As part of my coverage of the MIT Enterprise Forum conference "Connected Healthcare" from this past Thursday, this post will cover the presentation by Douglas McClure, Corporate Manager, Partners Telemedicine.
He mentioned that his organization was a group of 30 individuals who are in the active pursuit of the "creative deconstruction of healthcare." This he followed by saying that they had a simultaneous pursuit of "allowing healthcare to scale." Basically, this means using tele-medicine projects to reduce hospital and clinic costs while attempting to service the burgeoning elderly population, especially when treating and managing patient with such chronic diseases as CHF, HTN, COPD and diabetes. He also cites what he calls the "Pareto Principle on Steroids." Instead of the well-known 80/20 rule, for his patient population, 4% generate 40% of the costs.
Given these realities, more efficient care of these patients is necessary.

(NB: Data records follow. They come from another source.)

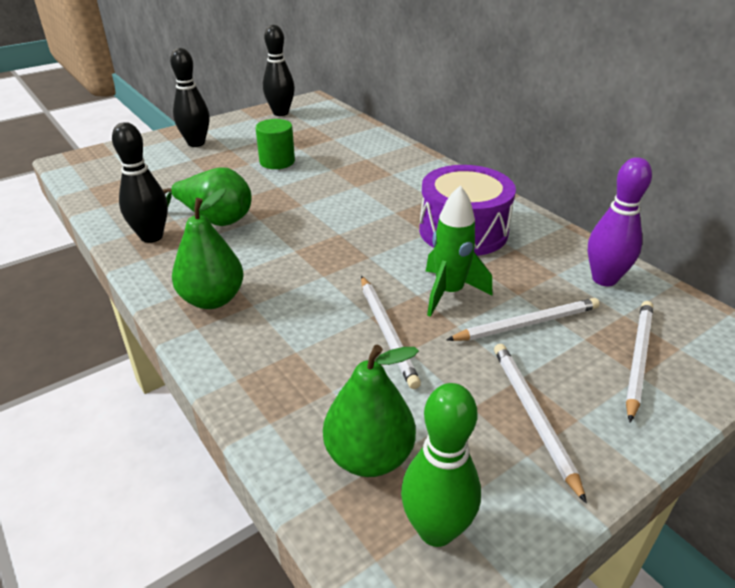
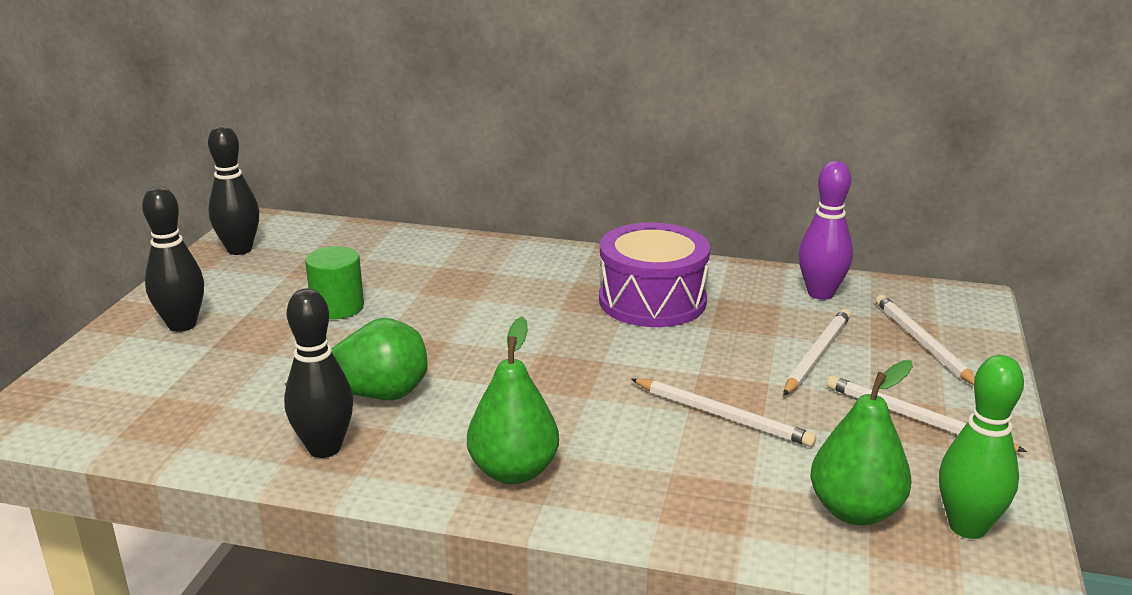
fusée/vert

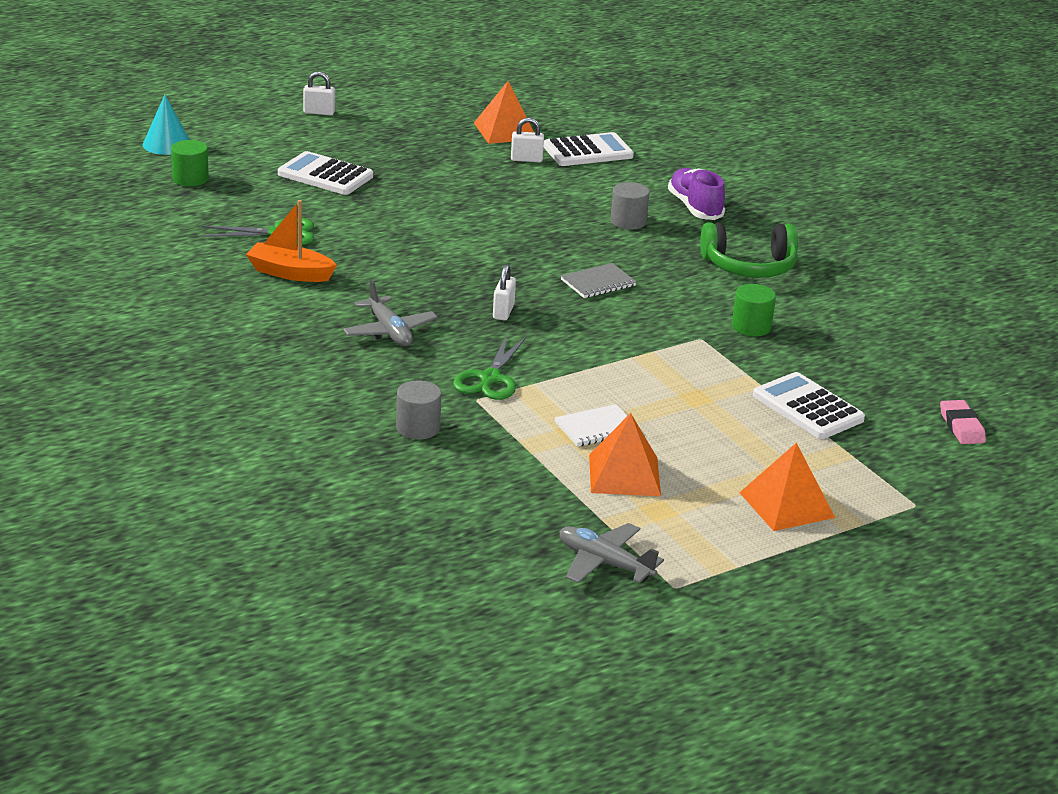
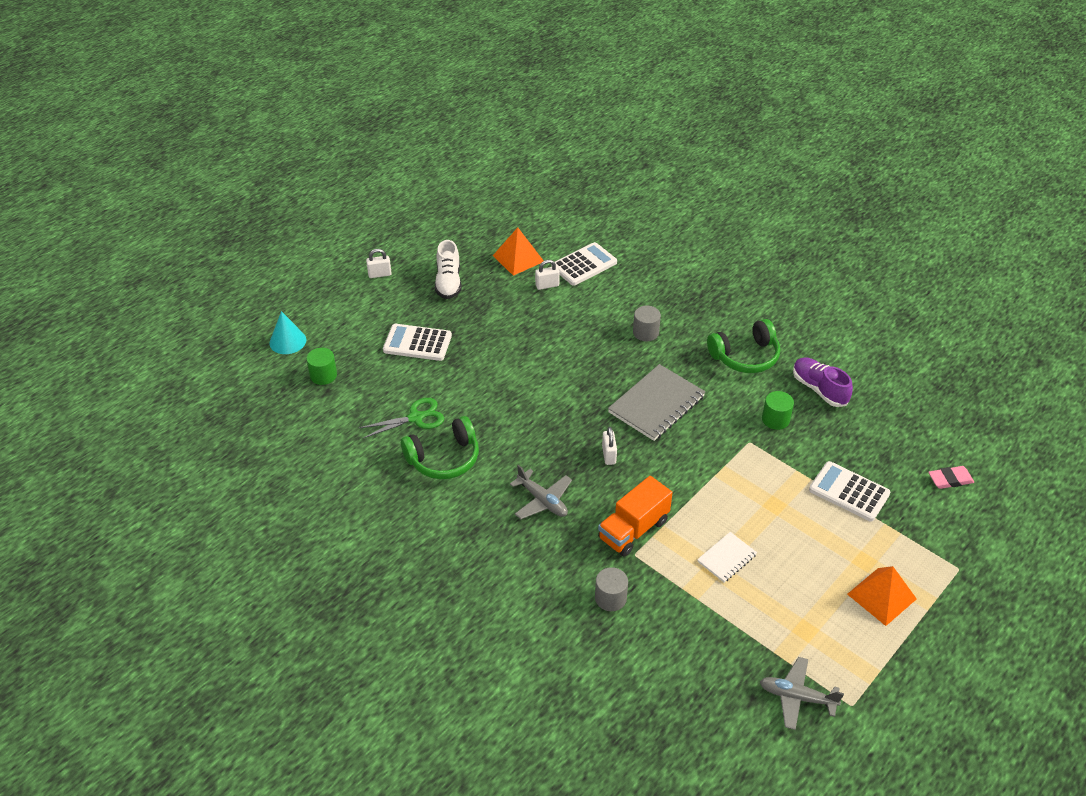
pyramide/orange (2nd from left in the first image)
chaussure/blanc
chaussure/violet
casque audio/vert (1st from left)
camion/orange
gomme/rose
carnet/gris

As one example, he talked about the Partners Wound Care program, where a nurse specializing in wound care is sent out to visit patients at home, some times 2x to 4x per day, at a cost of "$120 a pop." One idea is to have the patients use cell phone cameras to photograph these lesions and transmit them to the clinic as a better way of judging the healing progress. Right now, despite the megapixel cameras which are available on some cell phones, the lens is the limiting factor. When the optics are improved, he feels that this will be a workable solution.
This lead to another project in the works, which he is testing in his home, using devices called the Sim Pill and the ambient orb. For a little background, the ambient orb, is just a translucent globe with an lcd that turns different colors based upon data input. It has been used to monitor the Dow, red if it were on the downturn, and green for a rise. This way it could act as a quick visualize reference prompting you to think, should I do something? In his application, the orb is networked with an electronic pill box, the Sim Pill which monitors if you'r taking your meds or not. By quickly glancing at the orb, the patient can tell if he or she is being compliant.
Finally, he mentioned his org's Web site, www.connected-health.org/, which has a discussion forum.